§ Problem details:
Output every entry below word for word, without its pictures.
☆ ☆ ☆ ☆
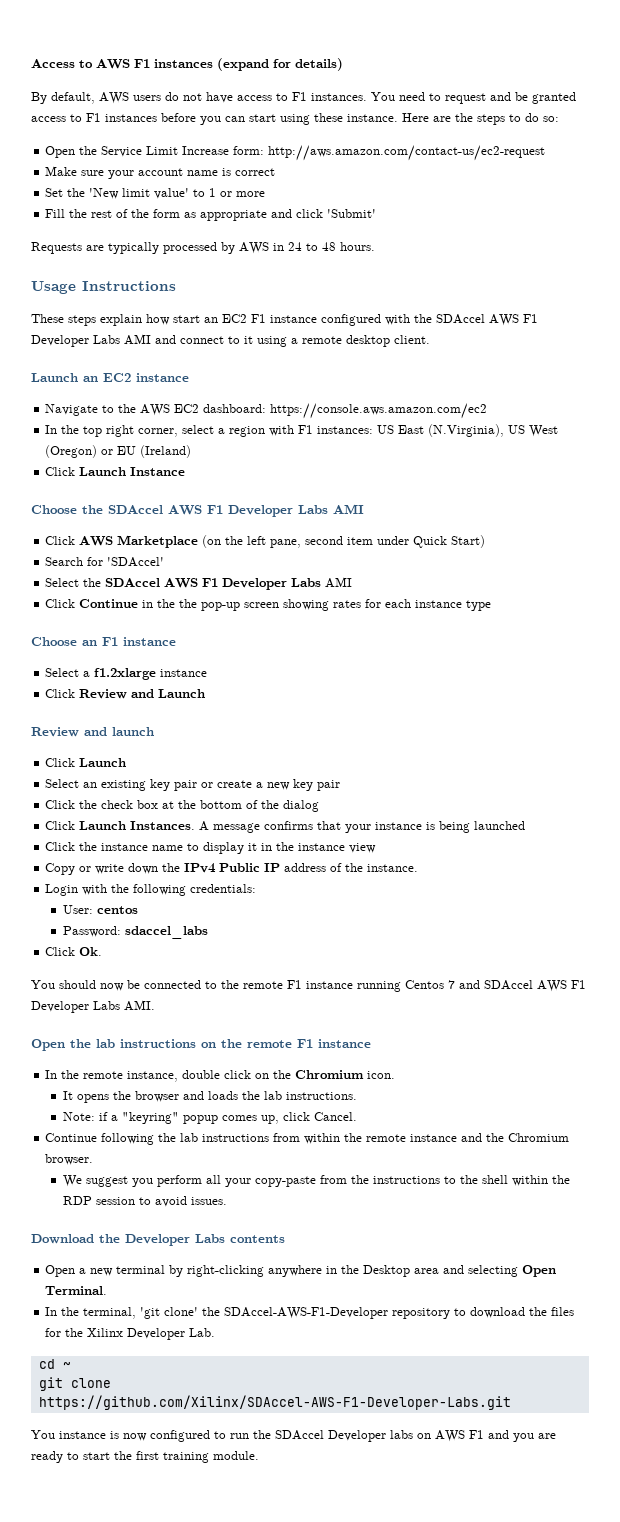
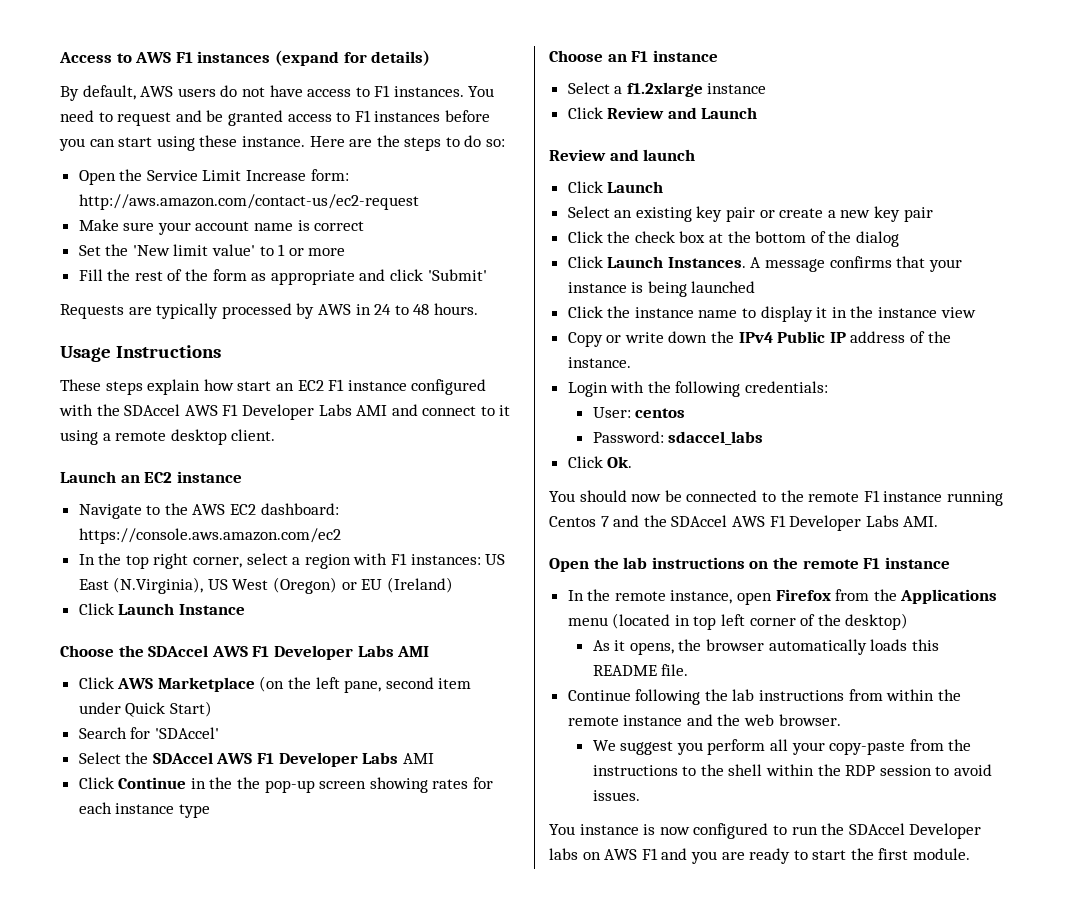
(480, 984) none -> [643,515,667,527] the
[182,1070,396,1079] [62,1091,357,1103] [62,1112,357,1124] double click on the Chromium icon. // It opens the browser and loads the lab instructions. // Note: if a "keyring" popup comes up, click Cancel. -> [737,589,998,605] [567,613,909,630] [592,639,939,655] [592,664,689,676] open Firefox from the Applications menu (located in top left corner of the desktop) // As it opens, the browser automatically loads this README file.
[508,1133,570,1142] Chromium -> [744,714,775,726] web
[31,1234,285,1246] [45,1265,557,1277] [45,1286,108,1295] [45,1307,575,1319] [45,1328,216,1340] [38,1359,71,1369] [38,1377,111,1391] [38,1395,511,1410] // Download the Developer Labs contents // Open a new terminal by right-clicking anywhere in the Desktop area and selecting Open Terminal. // In the terminal, 'git clone' the SDAccel-AWS-F1-Developer repository to download the files for the Xilinx Developer Lab. // cd ~ // git clone https://github.com/Xilinx/SDAccel-AWS-F1-Developer-Labs.git -> (640, 795) none
[163,1452,209,1463] training -> (909, 854) none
☆ ☆ ☆ ☆
§ Solution to the problem:
(480, 984) none -> [643,515,667,527] the
[182,1070,396,1079] [62,1091,357,1103] [62,1112,357,1124] double click on the Chromium icon. // It opens the browser and loads the lab instructions. // Note: if a "keyring" popup comes up, click Cancel. -> [737,589,998,605] [567,613,909,630] [592,639,939,655] [592,664,689,676] open Firefox from the Applications menu (located in top left corner of the desktop) // As it opens, the browser automatically loads this README file.
[508,1133,570,1142] Chromium -> [744,714,775,726] web
[31,1234,285,1246] [45,1265,557,1277] [45,1286,108,1295] [45,1307,575,1319] [45,1328,216,1340] [38,1359,71,1369] [38,1377,111,1391] [38,1395,511,1410] // Download the Developer Labs contents // Open a new terminal by right-clicking anywhere in the Desktop area and selecting Open Terminal. // In the terminal, 'git clone' the SDAccel-AWS-F1-Developer repository to download the files for the Xilinx Developer Lab. // cd ~ // git clone https://github.com/Xilinx/SDAccel-AWS-F1-Developer-Labs.git -> (640, 795) none
[163,1452,209,1463] training -> (909, 854) none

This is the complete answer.